Servicestelle SGB II: Herr Meironke , Sie sind Leistungssachbearbeiter in Berlin. Beschreiben Sie bitte einmal Ihre Arbeit im Jobcenter Lichtenberg. Was macht sie besonders?
Jonas Meironke : Für mich ist es die Mischung. Ich wollte ursprünglich Jura studieren, weil mich rechtliche Fragen immer interessiert haben. Zugleich mag ich den Umgang mit Menschen. Hier im Jobcenter ist beides wichtig. Ich war nach meinem Arbeitsmarktmanagement-Studium zunächst Arbeitsvermittler. Daher kenne ich sowohl den Leistungsbereich als auch die Vermittlung und das ist gut so. Auch Sachbearbeiter müssen emphatisch sein. Warum meldet sich die Kundin nicht? Bevor ich wegen mangelnder Mitwirkung die Leistungen kürze, gucke ich mir ihre Situation an und sehe: Sie ist alleinerziehend und steckt mitten in einer Umschulung. Dieses Persönliche ist wichtig – und es wird in meinen Augen immer wichtiger.
Servicestelle SGB II: Nun wurde genau das Persönliche während der Pandemie schwieriger. Wie erleben Sie die Zeit, wie hat sich Ihr Arbeitsalltag verändert?

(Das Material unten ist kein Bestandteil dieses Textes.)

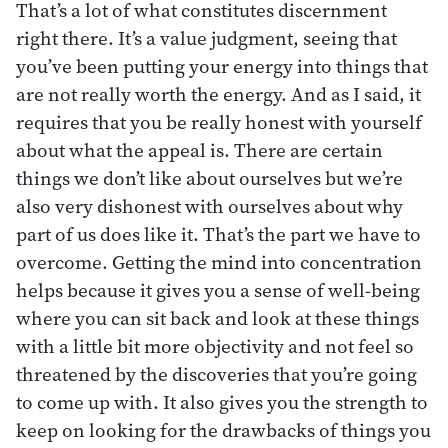
That’s a lot of what constitutes discernment
right there. It’s a value judgment, seeing that
you’ve been putting your energy into things that
are not really worth the energy. And as I said, it
requires that you be really honest with yourself
about what the appeal is. There are certain
things we don’t like about ourselves but we’re
also very dishonest with ourselves about why
part of us does like it. That’s the part we have to
overcome. Getting the mind into concentration
helps because it gives you a sense of well-being
where you can sit back and look at these things
with a little bit more objectivity and not feel so
threatened by the discoveries that you’re going
to come up with. It also gives you the strength to
keep on looking for the drawbacks of things you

Jonas Meironke : Leistungsrechtlich wenig, in der Kommunikation umso mehr. Wir hatten mit vielen Menschen zu tun, die vorher nie Kontakt zur Institution Jobcenter hatten. Da kamen E-Mails wie: ‚Hallo, ich bin Karlheinz Müller und brauche Geld.‘ Wir haben dann versucht ganz freundlich zu erklären, welche ausgefüllten Formulare und Informationen wir brauchen. Zeitweise mussten wir sämtliche Fragen per E-Mail oder Telefon klären. Das klappt irgendwie, ist aber nicht immer einfach. Wir haben viele Kundinnen und Kunden mit osteuropäischem oder vietnamesischem Hintergrund. Denen fällt die schriftliche Kommunikation auf deutsch schwer. Sitzt man sich am Schreibtisch gegenüber, lässt sich damit leichter umgehen.
Servicestelle SGB II: Welche Herausforderungen sehen Sie in den nächsten Monaten auf die Jobcenter, aber auch auf Ihren künftigen Arbeitsalltag zukommen?
Jonas Meironke : Die beschleunigte Digitalisierung hat unserer Behörde gutgetan. Die deutsche Verwaltung ist verglichen mit vielen europäischen Staaten im Rückstand. 2020 haben wir Konzepte, die erst in zwei Jahren dran sein sollten, innerhalb von zwei Wochen umgesetzt. Durch die neuen Möglichkeiten wird sich ein neues Miteinander etablieren. Die spannende Frage lautet: Wie viele Menschen wählen wieder den persönlichen Kontakt und wie viele bevorzugen Telefonate oder digitale Kommunikation? Viele haben festgestellt, dass sie nicht unbedingt in die Eingangszone gehen und eine Wartemarke ziehen müssen, um ihre Angelegenheiten zu regeln. Das bedeutet aber nicht, dass wir um jeden Preis digitalisieren. Wir haben 25-Jährige, die jobcenter.digital nicht bedienen können und lieber persönlich vorbeikommen. Es werden also dauerhaft viele Kommunikationskanäle parallel bestehen. Alle Kanäle müssen wir moderieren und steuern.